• **WHAT YOU NEED TO DO**: Reproduce the passage below on students missing school and the Apriori algorithm, word for word from start to finish.

• **DOCUMENT EXTRACT**:

▬▬▬▬▬▬

Figure 1 displays that the students who missed school are aged between 11 and 17 years. Notably, a significant percentage of students (12%, 41%, and 23%) in the 15–17 age group express a lack of motivation to attend school. To gain deeper insights into this resistance, analysing the data using the Apriori association rule mining technique would be valuable. This technique helps identify patterns and relationships among the reasons for missing school, shedding light on the underlying factors contributing to their lack of attendance. By employing this technique, patterns and relationships can be uncovered, aiding in our understanding of why students are not attending school.

Apriori algorithm analysis

The Apriori algorithm, a data mining technique, has been utilized in this analysis to discover associations or relationships among items in the dataset. The algorithm generates frequent item sets, which are sets of items that frequently appear together in transactions. These frequent item sets are then used to generate association rules that describe the relationships between items.

When conducting association rule mining, antecedents and consequents are determined based on statistically significant relationships between variables in the dataset. The specific antecedents and consequents can vary depending on the research question and the analysis being conducted.

In this analysis, the Apriori algorithm has been applied to the YMM dataset to identify associations between factors related to students’ lack of interest in attending school. The algorithm selects rules with higher lift and conviction values, indicating the strength and reliability of the associations. The associated factors of disinterest in going to school lead to interesting sub-issues related to research objectives, outlined in Table 1.

▬▬▬▬▬▬

• **DATA EXCERPT**:
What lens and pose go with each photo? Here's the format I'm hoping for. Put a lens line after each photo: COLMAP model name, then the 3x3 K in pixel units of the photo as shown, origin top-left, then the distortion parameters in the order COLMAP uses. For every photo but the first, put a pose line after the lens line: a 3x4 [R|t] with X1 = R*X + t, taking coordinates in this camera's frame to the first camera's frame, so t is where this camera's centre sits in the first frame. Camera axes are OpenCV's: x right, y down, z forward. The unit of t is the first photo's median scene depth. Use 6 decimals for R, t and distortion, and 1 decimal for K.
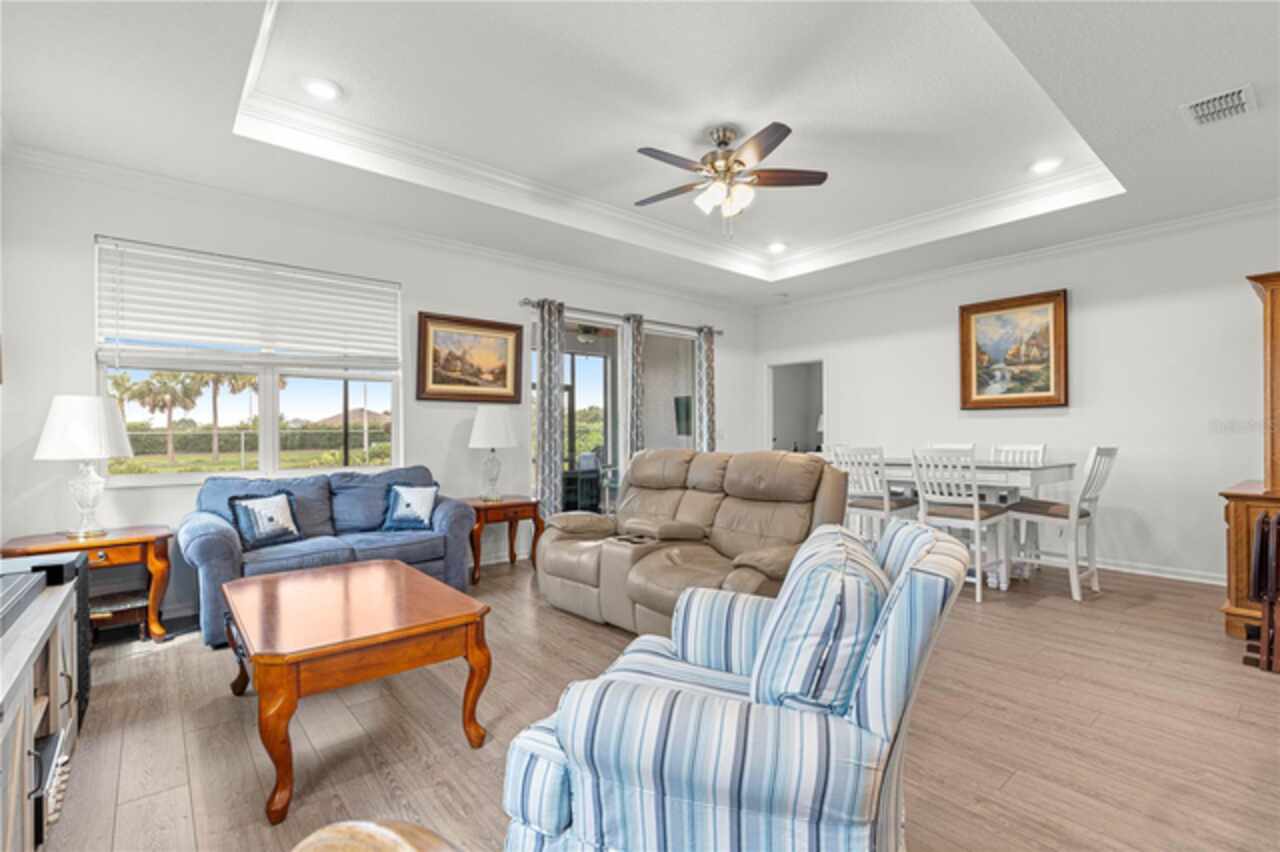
lens RADIAL K [[573.9, 0, 639.5], [0, 573.9, 428.3], [0, 0, 1]] dist [0.003613, -0.001297]
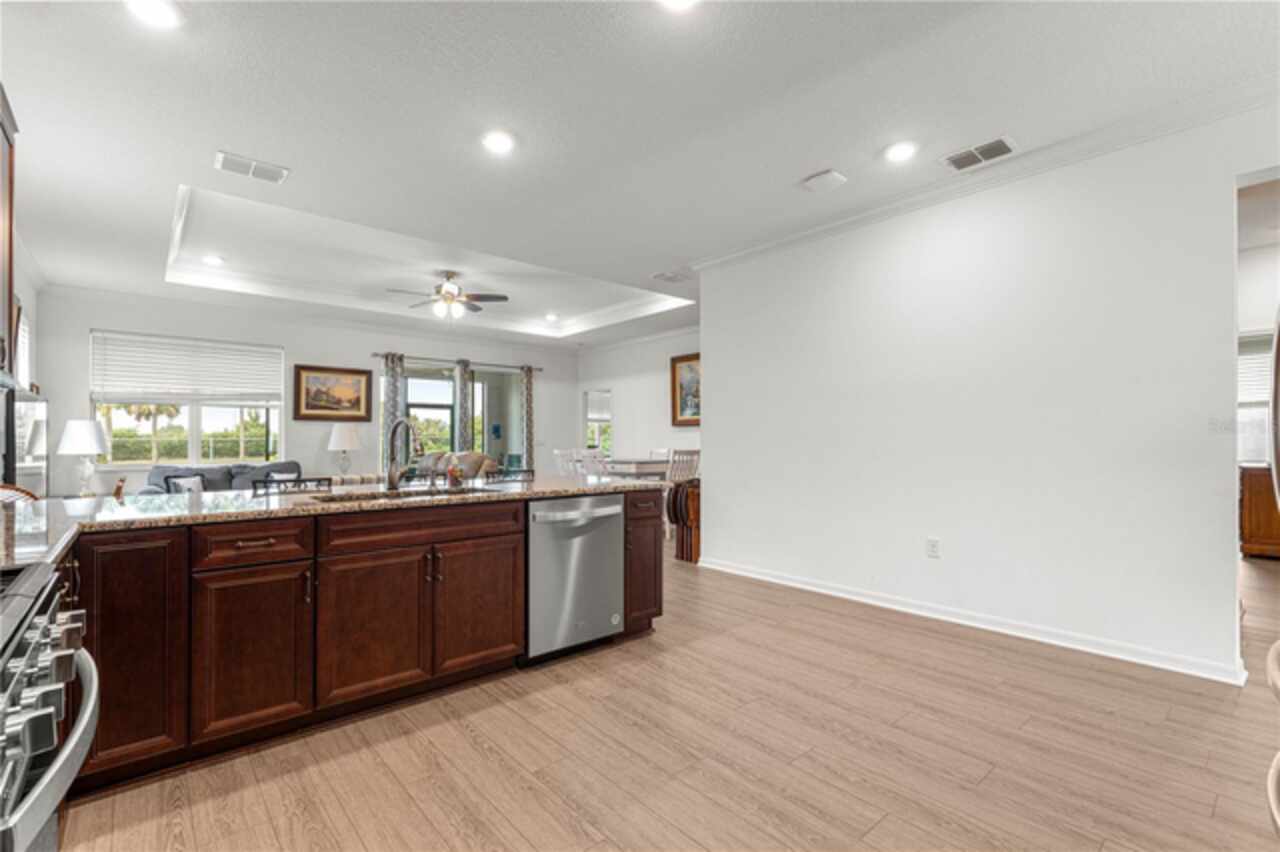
lens RADIAL K [[573.9, 0, 640.4], [0, 573.9, 432.8], [0, 0, 1]] dist [0.003613, -0.001297]
pose [[0.999920, 0.002772, 0.012330, 0.496738], [-0.002698, 0.999978, -0.006004, -0.006316], [-0.012346, 0.005970, 0.999906, -0.539848]]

▬▬▬▬▬▬

• **RESPONSE BELOW**:
Figure 1 displays that the students who missed school are aged between 11 and 17 years. Notably, a significant percentage of students (12%, 41%, and 23%) in the 15–17 age group express a lack of motivation to attend school. To gain deeper insights into this resistance, analysing the data using the Apriori association rule mining technique would be valuable. This technique helps identify patterns and relationships among the reasons for missing school, shedding light on the underlying factors contributing to their lack of attendance. By employing this technique, patterns and relationships can be uncovered, aiding in our understanding of why students are not attending school.

Apriori algorithm analysis

The Apriori algorithm, a data mining technique, has been utilized in this analysis to discover associations or relationships among items in the dataset. The algorithm generates frequent item sets, which are sets of items that frequently appear together in transactions. These frequent item sets are then used to generate association rules that describe the relationships between items.

When conducting association rule mining, antecedents and consequents are determined based on statistically significant relationships between variables in the dataset. The specific antecedents and consequents can vary depending on the research question and the analysis being conducted.

In this analysis, the Apriori algorithm has been applied to the YMM dataset to identify associations between factors related to students’ lack of interest in attending school. The algorithm selects rules with higher lift and conviction values, indicating the strength and reliability of the associations. The associated factors of disinterest in going to school lead to interesting sub-issues related to research objectives, outlined in Table 1.